(Stored data entries)
* * *
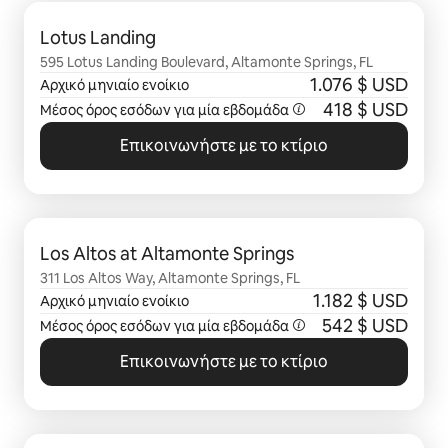
Εμφάνιση 0 από 0 στοιχείων
Lotus Landing
595 Lotus Landing Boulevard, Altamonte Springs, FL
1.076 $ USD
Αρχικό μηνιαίο ενοίκιο
418 $ USD
Μέσος όρος εσόδων για μία
εβδομάδα
Επικοινωνήστε με το κτίριο
Εμφάνιση 0 από 0 στοιχείων
Los Altos at Altamonte Springs
311 Los Altos Way, Altamonte Springs, FL
1.182 $ USD
Αρχικό μηνιαίο ενοίκιο
542 $ USD
Μέσος όρος εσόδων για μία
εβδομάδα
Επικοινωνήστε με το κτίριο
Εμφάνιση 0 από 0 στοιχείων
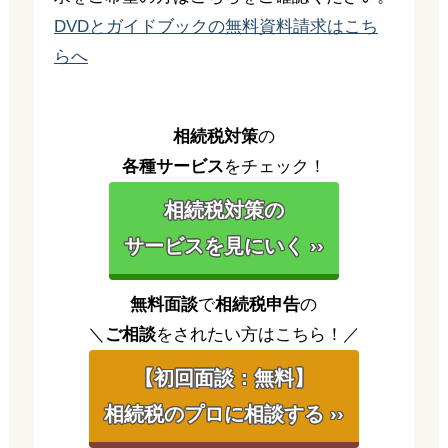
DVDとガイドブックの無料資料請求はこち
らへ
相続税対策
の
各種サービス
をチェック！
相続税対策の
サービスを見にいく ››
無料面談
で
相続税申告
の
＼
ご相談
をされたい方はこちら！／
【初回面談：無料】
相続税のプロに相談する ››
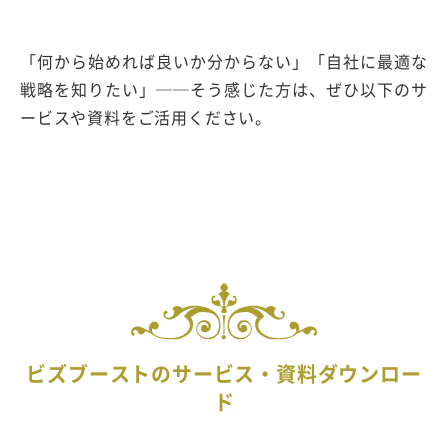
「何から始めれば良いか分からない」「自社に最適な
戦略を知りたい」
──
そう感じた方は、ぜひ以下のサ
ービスや資料をご活用ください。
ビズブーストのサービス・資料ダウンロー
ド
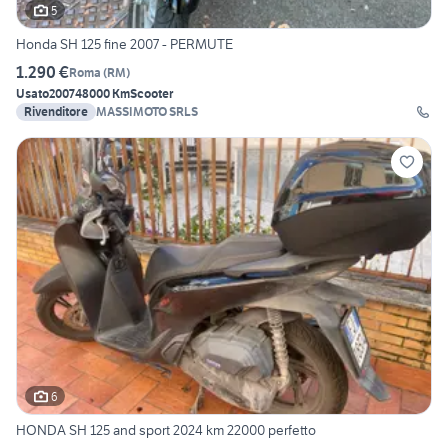
5
Honda SH 125 fine 2007 - PERMUTE
1.290 €
Roma
(
RM
)
Usato
2007
48000 Km
Scooter
Rivenditore
MASSIMOTO SRLS
6
HONDA SH 125 and sport 2024 km 22000 perfetto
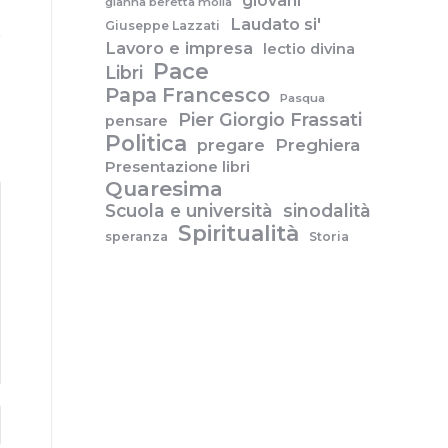
giovani
gianna beretta molla
Laudato si'
Giuseppe Lazzati
Lavoro e impresa
lectio divina
Pace
Libri
Papa Francesco
Pasqua
Pier Giorgio Frassati
pensare
Politica
pregare
Preghiera
Presentazione libri
Quaresima
Scuola e università
sinodalità
Spiritualità
speranza
Storia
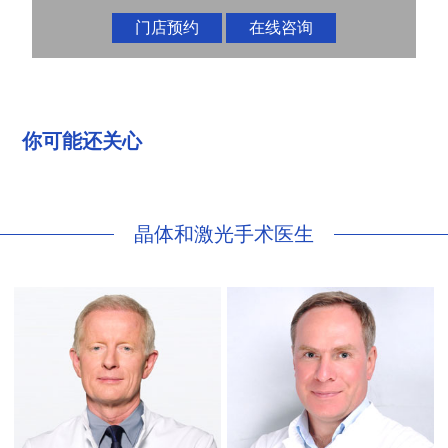
门店预约
在线咨询
你可能还关心
晶体和激光手术医生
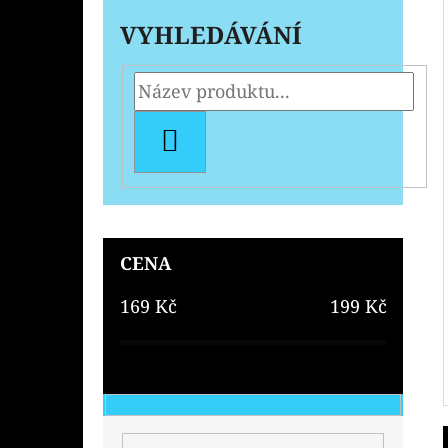
VYHLEDÁVÁNÍ
HLEDAT
CENA
169
Kč
199
Kč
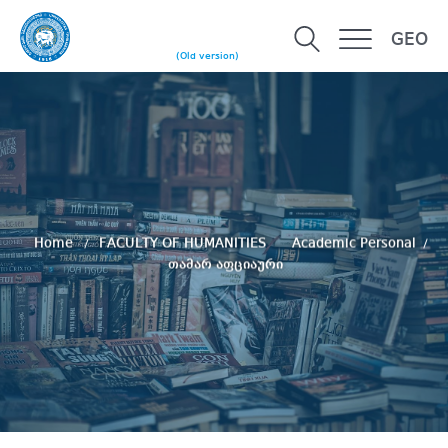
GEO
(Old version)
Home
FACULTY OF HUMANITIES
Academic Personal
თამარ აფციაური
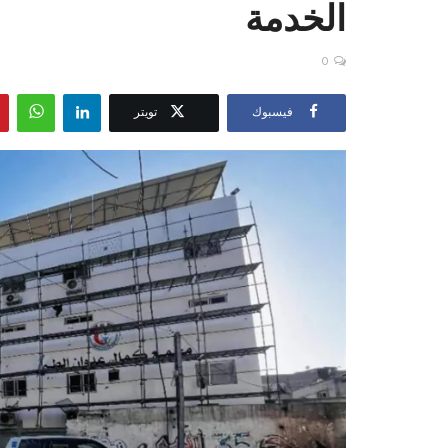
الخدمة
0
فيسبوك
تويتر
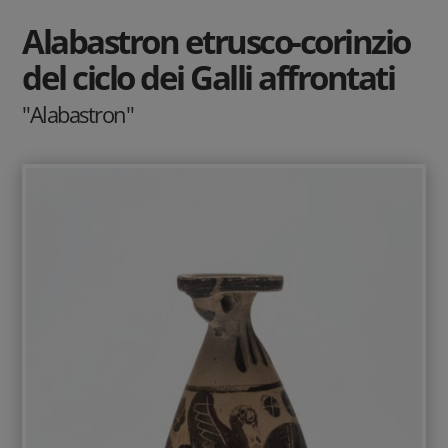
Alabastron etrusco-corinzio
del ciclo dei Galli affrontati
"Alabastron"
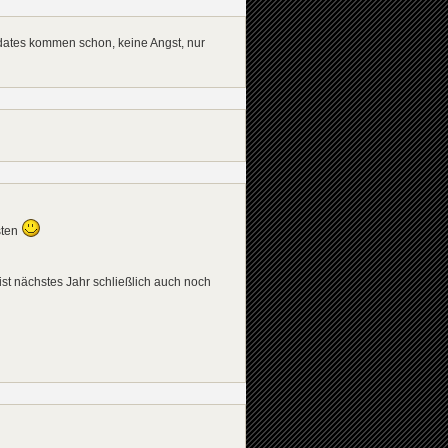
pdates kommen schon, keine Angst, nur
sten
ist nächstes Jahr schließlich auch noch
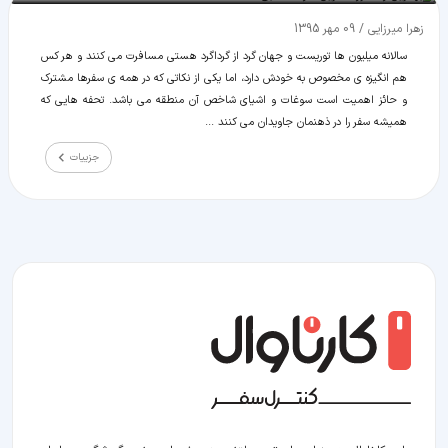
زهرا میرزایی
/
09 مهر 1395
سالانه میلیون ها توریست و جهان گرد از گرداگرد هستی مسافرت می کنند و هر کس
هم انگیزه ی مخصوص به خودش دارد، اما یکی از نکاتی که در همه ی سفرها مشترک
و حائز اهمیت است سوغات و اشیای شاخص آن منطقه می باشد. تحفه هایی که
همیشه سفر را در ذهنمان جاویدان می کنند ...
جزییات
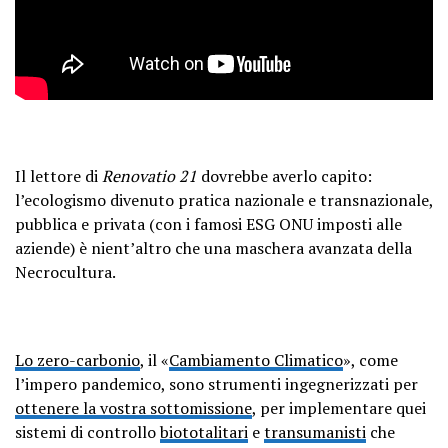
Il lettore di
Renovatio 21
dovrebbe averlo capito:
l’ecologismo divenuto pratica nazionale e transnazionale,
pubblica e privata (con i famosi ESG ONU imposti alle
aziende) è nient’altro che una maschera avanzata della
Necrocultura.
Lo zero-carbonio
, il «
Cambiamento Climatico
», come
l’impero pandemico, sono strumenti ingegnerizzati per
ottenere la vostra sottomissione
, per implementare quei
sistemi di controllo
biototalitari
e
transumanisti
che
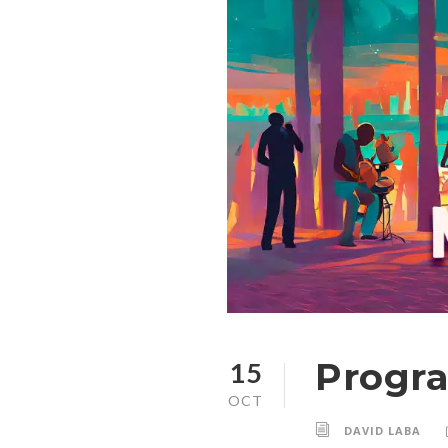
Progr
15
OCT
DAVID LABA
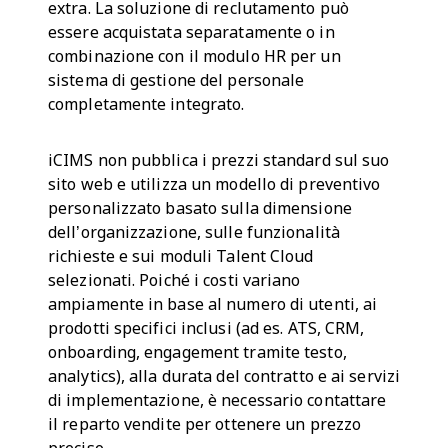
extra. La soluzione di reclutamento può
essere acquistata separatamente o in
combinazione con il modulo HR per un
sistema di gestione del personale
completamente integrato.
iCIMS non pubblica i prezzi standard sul suo
sito web e utilizza un modello di preventivo
personalizzato basato sulla dimensione
dell’organizzazione, sulle funzionalità
richieste e sui moduli Talent Cloud
selezionati. Poiché i costi variano
ampiamente in base al numero di utenti, ai
prodotti specifici inclusi (ad es. ATS, CRM,
onboarding, engagement tramite testo,
analytics), alla durata del contratto e ai servizi
di implementazione, è necessario contattare
il reparto vendite per ottenere un prezzo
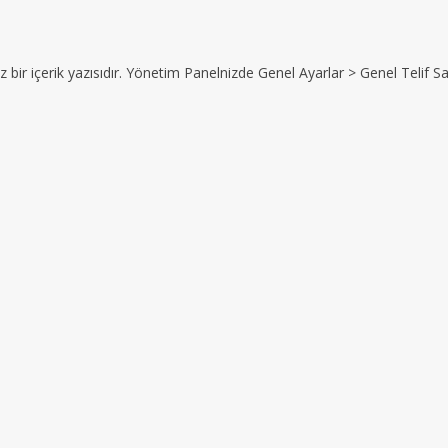
z bir içerik yazısıdır. Yönetim Panelnizde Genel Ayarlar > Genel Telif Sat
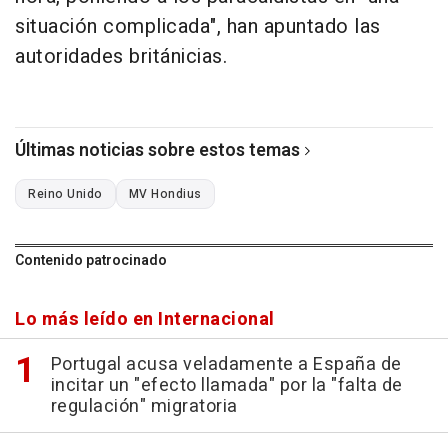
situación complicada", han apuntado las
autoridades británicias.
Últimas noticias sobre estos temas
Reino Unido
MV Hondius
Contenido patrocinado
Lo más leído en Internacional
Portugal acusa veladamente a España de
incitar un "efecto llamada" por la "falta de
regulación" migratoria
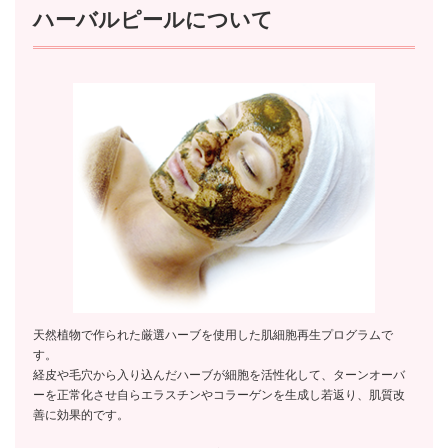
ハーバルピールについて
天然植物で作られた厳選ハーブを使用した肌細胞再生プログラムで
す。
経皮や毛穴から入り込んだハーブが細胞を活性化して、ターンオーバ
ーを正常化させ自らエラスチンやコラーゲンを生成し若返り、肌質改
善に効果的です。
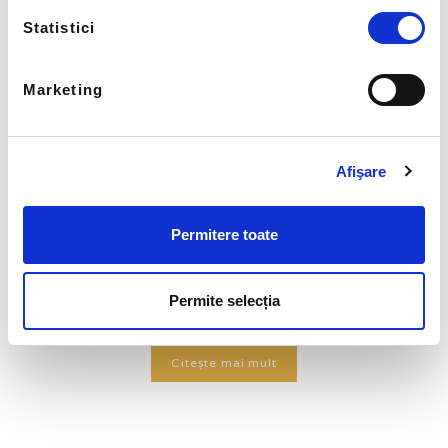
Statistici
Marketing
Afişare
Permitere toate
Permite selecția
Citește mai mult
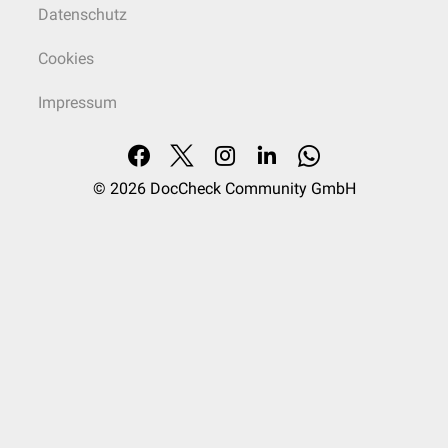
Datenschutz
Cookies
Impressum
© 2026
DocCheck Community GmbH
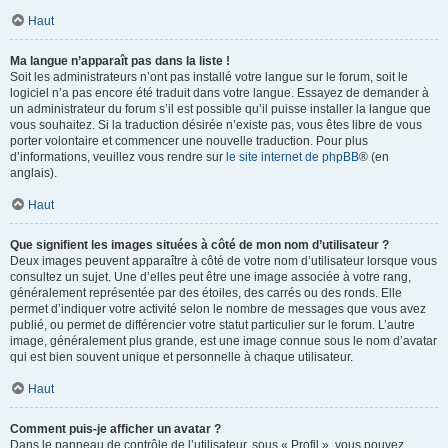
Haut
Ma langue n’apparaît pas dans la liste !
Soit les administrateurs n’ont pas installé votre langue sur le forum, soit le
logiciel n’a pas encore été traduit dans votre langue. Essayez de demander à
un administrateur du forum s’il est possible qu’il puisse installer la langue que
vous souhaitez. Si la traduction désirée n’existe pas, vous êtes libre de vous
porter volontaire et commencer une nouvelle traduction. Pour plus
d’informations, veuillez vous rendre sur
le site internet de phpBB
® (en
anglais).
Haut
Que signifient les images situées à côté de mon nom d’utilisateur ?
Deux images peuvent apparaître à côté de votre nom d’utilisateur lorsque vous
consultez un sujet. Une d’elles peut être une image associée à votre rang,
généralement représentée par des étoiles, des carrés ou des ronds. Elle
permet d’indiquer votre activité selon le nombre de messages que vous avez
publié, ou permet de différencier votre statut particulier sur le forum. L’autre
image, généralement plus grande, est une image connue sous le nom d’avatar
qui est bien souvent unique et personnelle à chaque utilisateur.
Haut
Comment puis-je afficher un avatar ?
Dans le panneau de contrôle de l’utilisateur, sous « Profil », vous pouvez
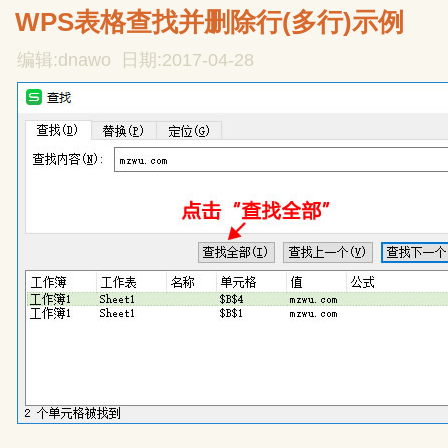
WPS表格查找并删除行(多行)示例
编辑:dnawo 日期:2017-04-28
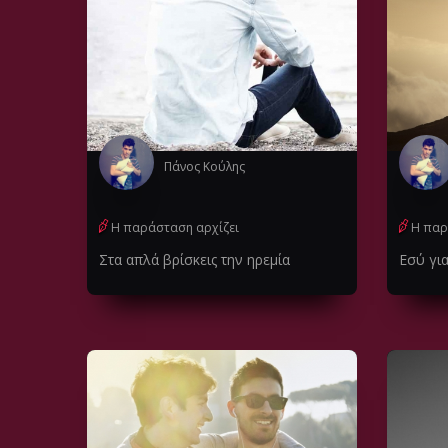
Πάνος Κούλης
Η παράσταση αρχίζει
Η παρ
Στα απλά βρίσκεις την ηρεμία
Εσύ για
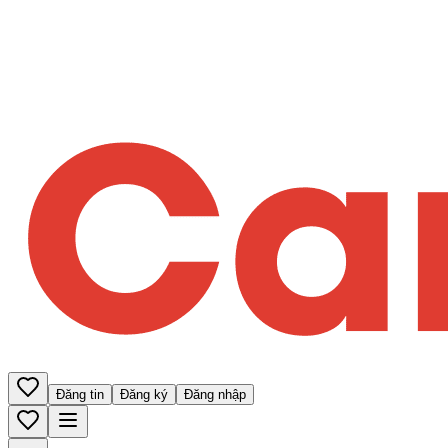
Đăng tin
Đăng ký
Đăng nhập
* * *
> Assignment
The lines to be transcribed are those from the first line of the data above through the line holding "そう感じた方は、ぜひ以下のサ", inclusive; copy them exactly and only, leaving out the pictures.

> Exercise response
Εμφάνιση 0 από 0 στοιχείων
Lotus Landing
595 Lotus Landing Boulevard, Altamonte Springs, FL
1.076 $ USD
Αρχικό μηνιαίο ενοίκιο
418 $ USD
Μέσος όρος εσόδων για μία
εβδομάδα
Επικοινωνήστε με το κτίριο
Εμφάνιση 0 από 0 στοιχείων
Los Altos at Altamonte Springs
311 Los Altos Way, Altamonte Springs, FL
1.182 $ USD
Αρχικό μηνιαίο ενοίκιο
542 $ USD
Μέσος όρος εσόδων για μία
εβδομάδα
Επικοινωνήστε με το κτίριο
Εμφάνιση 0 από 0 στοιχείων
DVDとガイドブックの無料資料請求はこち
らへ
相続税対策
の
各種サービス
をチェック！
相続税対策の
サービスを見にいく ››
無料面談
で
相続税申告
の
＼
ご相談
をされたい方はこちら！／
【初回面談：無料】
相続税のプロに相談する ››
「何から始めれば良いか分からない」「自社に最適な
戦略を知りたい」
──
そう感じた方は、ぜひ以下のサ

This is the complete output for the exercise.